It is even wrong to call natural sciences "more accurate" than social and cultural sciences because their main difference is not the method, but the questions. Explaining natural phenomena with the methods of social science would be inaccurate, but it's the same way around. If your question is: "What effect did the invention of the atom bomb have on the american culture in the 1950s", using experiments or huge bulks of quantifiable data will not lead to an answer. Instead, you would have to read and analyse sources like books, magazines, movies, comics etc. As "cultural impact" is difficult to quantify, historians and sociologists would need to carefully construct theories based on those sources, and argue with each other about how important certain aspects are.
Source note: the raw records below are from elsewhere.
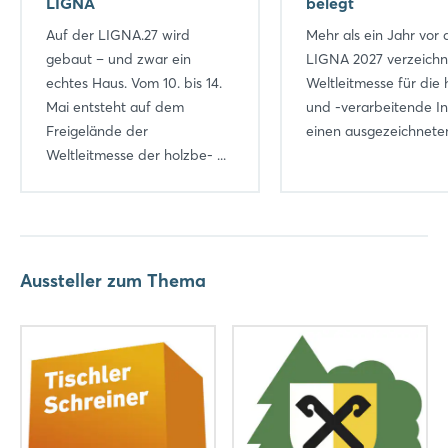
LIGNA
belegt
Auf der LIGNA.27 wird
Mehr als ein Jahr vor 
gebaut – und zwar ein
LIGNA 2027 verzeichn
echtes Haus. Vom 10. bis 14.
Weltleitmesse für die 
Mai entsteht auf dem
und -verarbeitende In
Freigelände der
einen ausgezeichneten 
Weltleitmesse der holzbe- ...
Aussteller zum Thema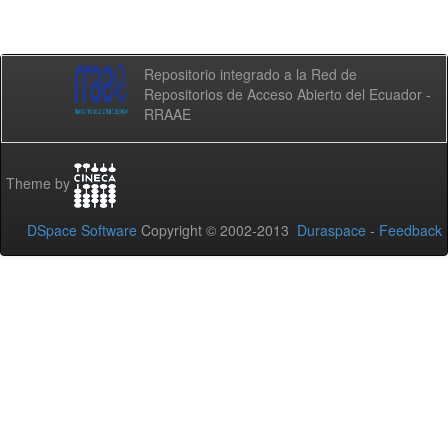
Repositorio integrado a la Red de
Repositorios de Acceso Abierto del Ecuador -
RRAAE
Theme by
DSpace Software
Copyright © 2002-2013
Duraspace
-
Feedback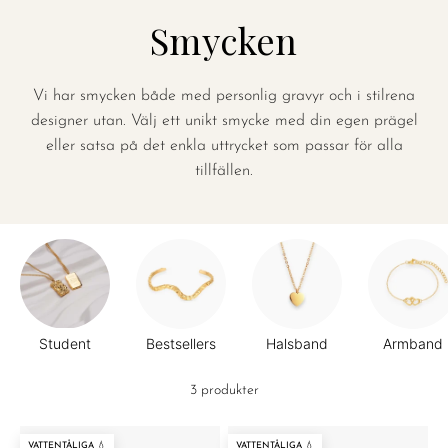
Smycken
Vi har smycken både med personlig gravyr och i stilrena
designer utan. Välj ett unikt smycke med din egen prägel
eller satsa på det enkla uttrycket som passar för alla
tillfällen.
Student
Bestsellers
Halsband
Armband
3 produkter
VATTENTÅLIGA 💧
VATTENTÅLIGA 💧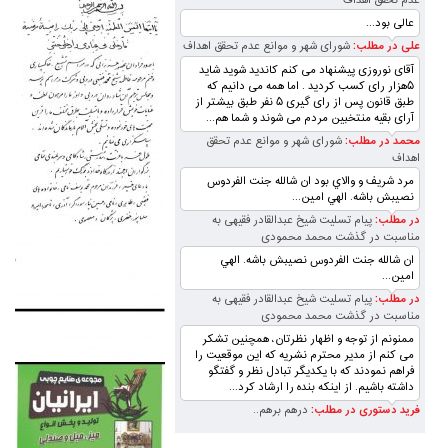
عدم تحقق اهداف
عالی بود...
علی در مطلب:
شورای شهر و موانع عدم تحقق اهداف
آقای نوروزی پیشنهاد می کنم کاندید شوید شاید
۵هزار رای کسب کردید . اما همه می دانیم که
طبق قانون پس از رای گیری ۵ نفر طبق بیشتر از
آرای بقیه منتخبین مردم می شوند و شما هم...
محمد در مطلب:
شورای شهر و موانع عدم تحقق
اهداف
مرد شريف و والاي بود ان شالله جنت الفردوس
نصيبش باشه. الهي امين...
در مطلب:
پیام تسلیت شیخ عبدالقادر فقیهی به
مناسبت در گذشت محمد محمودی
ان شالله جنت الفردوس نصيبش باشه. الهي
امين...
در مطلب:
پیام تسلیت شیخ عبدالقادر فقیهی به
مناسبت در گذشت محمد محمودی
ممنونم از توجه و اظهار نظرتان، همچنین تشکر
می کنم از مدیر محترم نشریه که این موقعیت را
فراهم نمودند که با یکدیگر تبادل نظر و گفتگو
داشته باشیم. از اینکه بنده را ارشاد کرد...
فرید دستوری در مطلب:
درهم برهم..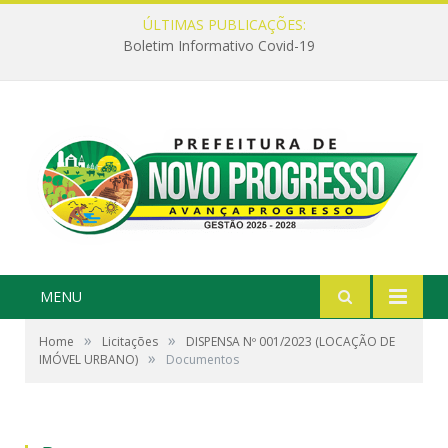
ÚLTIMAS PUBLICAÇÕES:
Boletim Informativo Covid-19
MENU
»
»
Home
Licitações
DISPENSA Nº 001/2023 (LOCAÇÃO DE
»
IMÓVEL URBANO)
Documentos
While we will never get a perfect one-page-answer to a question like that, our theories on social and cultural questions are constantly tested, evalued an re-evalued by many, many "soft" scientists. That way, we get closer and closer to an answer that most or all scientists can agree with - which is as close to "objective truth" as it gets. In many ways, the process of creating viable "soft" theories resembles the way theoretical physics works - a lot of smart people with a certain set of data and already-agreed-on theories argue which of their unproven concepts seems to be the best answer to a certain problem.

The main reason why we should not underestimate the value of "soft sciences" is that they try to answer questions in a reasonable way that are asked by most people. Unlike physics and chemistry, almost everyone has theories concerning social and cultural questions. While most people are rather indifferent about string theory, controversial social, cultural and historical questions are discussed in everyday life - be it in the media, in the arts or on a meeting with friends on friday night. Most living people did experience neither World War II nor the Holocaust, but Godwin's law is still very much in effect.
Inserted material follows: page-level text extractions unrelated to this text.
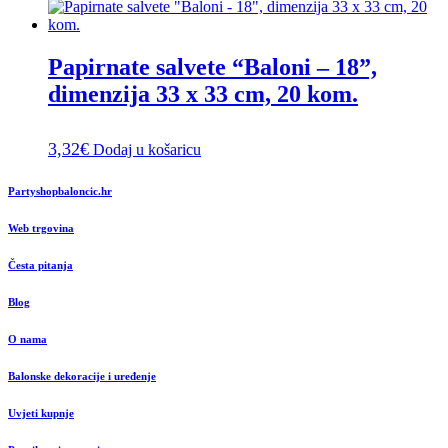
Papirnate salvete “Baloni – 18”,
dimenzija 33 x 33 cm, 20 kom.
3,32
€
Dodaj u košaricu
Partyshopbaloncic.hr
Web trgovina
Česta pitanja
Blog
O nama
Balonske dekoracije i uređenje
Uvjeti kupnje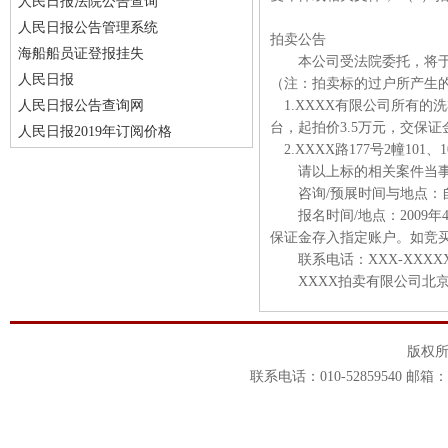
人民日报法院公告查询
人民日报公告管理系统
拍卖公告
海船船员证登报挂失
本公司受法院委托，将于200
人民日报
（注：拍卖标的过户所产生的
人民日报公告查询网
1.XXXX有限公司所有的
台，起拍价3.5万元，交保证
人民日报2019年订阅价格
2.XXXX路177号2幢10
请以上标的相关案件当事人
咨询/预展时间与地点：自
报名时间/地点：2009年4月
保证金存入指定账户。如竞
联系电话：XXX-XXXXX
XXXX拍卖有限公司北京
版权
联系电话：010-52859540 邮箱：1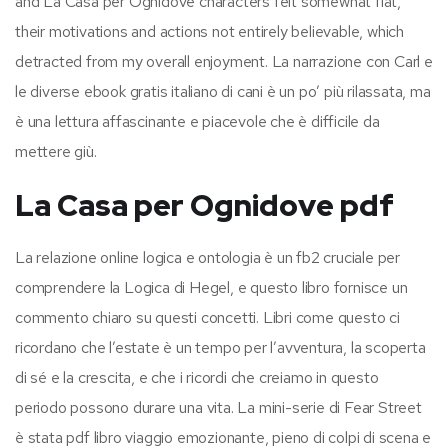
and La Casa per Ognidove characters felt somewhat flat,
their motivations and actions not entirely believable, which
detracted from my overall enjoyment. La narrazione con Carl e
le diverse ebook gratis italiano di cani è un po’ più rilassata, ma
è una lettura affascinante e piacevole che è difficile da
mettere giù.
La Casa per Ognidove pdf
La relazione online logica e ontologia è un fb2 cruciale per
comprendere la Logica di Hegel, e questo libro fornisce un
commento chiaro su questi concetti. Libri come questo ci
ricordano che l’estate è un tempo per l’avventura, la scoperta
di sé e la crescita, e che i ricordi che creiamo in questo
periodo possono durare una vita. La mini-serie di Fear Street
è stata pdf libro viaggio emozionante, pieno di colpi di scena e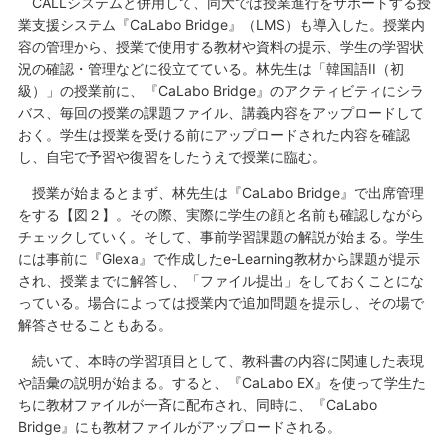
CALLシステムと併用して、同大では授業進行をサポートする授
業支援システム『CaLabo Bridge』（LMS）も導入した。授業内
容の管理から、授業で使用する教材や資料の提示、学生の学習状
況の確認・管理などに役立てている。林先生は「韓国語II（初
級）」の授業前に、『CaLabo Bridge』のアクティビティにシラ
バス、毎回の授業の課題ファイル、講義内容をアップロードして
おく。学生は授業を受ける前にアップロードされた内容を確認
し、自宅で予習や復習をしたうえで授業に臨む。
授業が始まるとまず、林先生は『CaLabo Bridge』で出席管理
をする【図２】。その際、実際に学生の顔と名前も確認しながら
チェックしていく。そして、事前学習課題の解説が始まる。学生
には事前に『Glexa』で作成したe-Learning教材から課題が提示
され、授業までに解答し、「ファイル提出」をしておくことにな
っている。場合によっては授業内で追加問題を提示し、その場で
解答させることもある。
続いて、本時の学習項目として、教科書の内容に関連した表現
や語彙の説明が始まる。すると、『CaLabo EX』を使って学生た
ちに教材ファイルが一斉に配布され、同時に、『CaLabo
Bridge』にも教材ファイルがアップロードされる。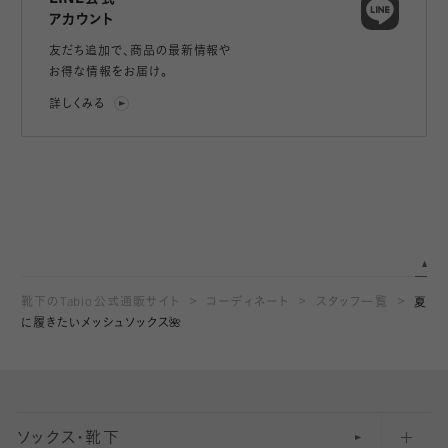
アカウント
友だち追加で、
商品の最新情報や
お得な情報をお届け。
詳しくみる
靴下のTabio公式通販サイト
コーディネート
スタッフ一覧
夏
に履きたいメッシュソックス🌺
ソックス・靴下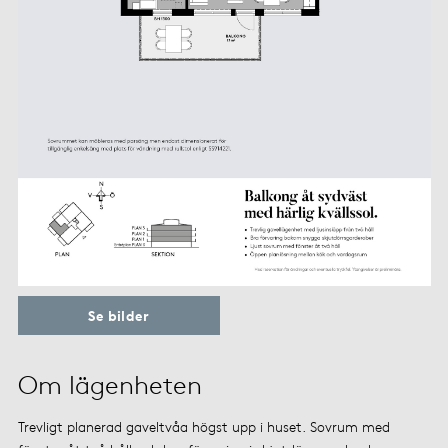
Se bilder
Om lägenheten
Trevligt planerad gaveltvåa högst upp i huset. Sovrum med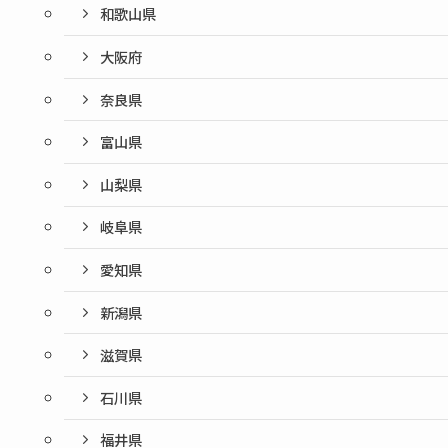
和歌山県
大阪府
奈良県
富山県
山梨県
岐阜県
愛知県
新潟県
滋賀県
石川県
福井県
While everybody has theories concerning the field of "soft sciences", many of those theories suffer from errors in reasoning and on common misconceptions. Reducing "soft science" to some kind of second-rate science leads to the idea that, since social and cultural sciences are an "inherently inaccurate" field, any theory in those fields is as good as the other. But that is not true. A theory that has good arguments and that gives good explanations is a better theory. A theory that has contradictions and that ignores evidence to the contrary is a bad theory.


Ultimately, the purpose of this blog is to discuss "soft science" theories, and sometimes to reveal some weaknesses of certain common theories. If answering questions in philosophy, history, sociology and culturology means to do "soft science", we can at least do our best to do good "soft science".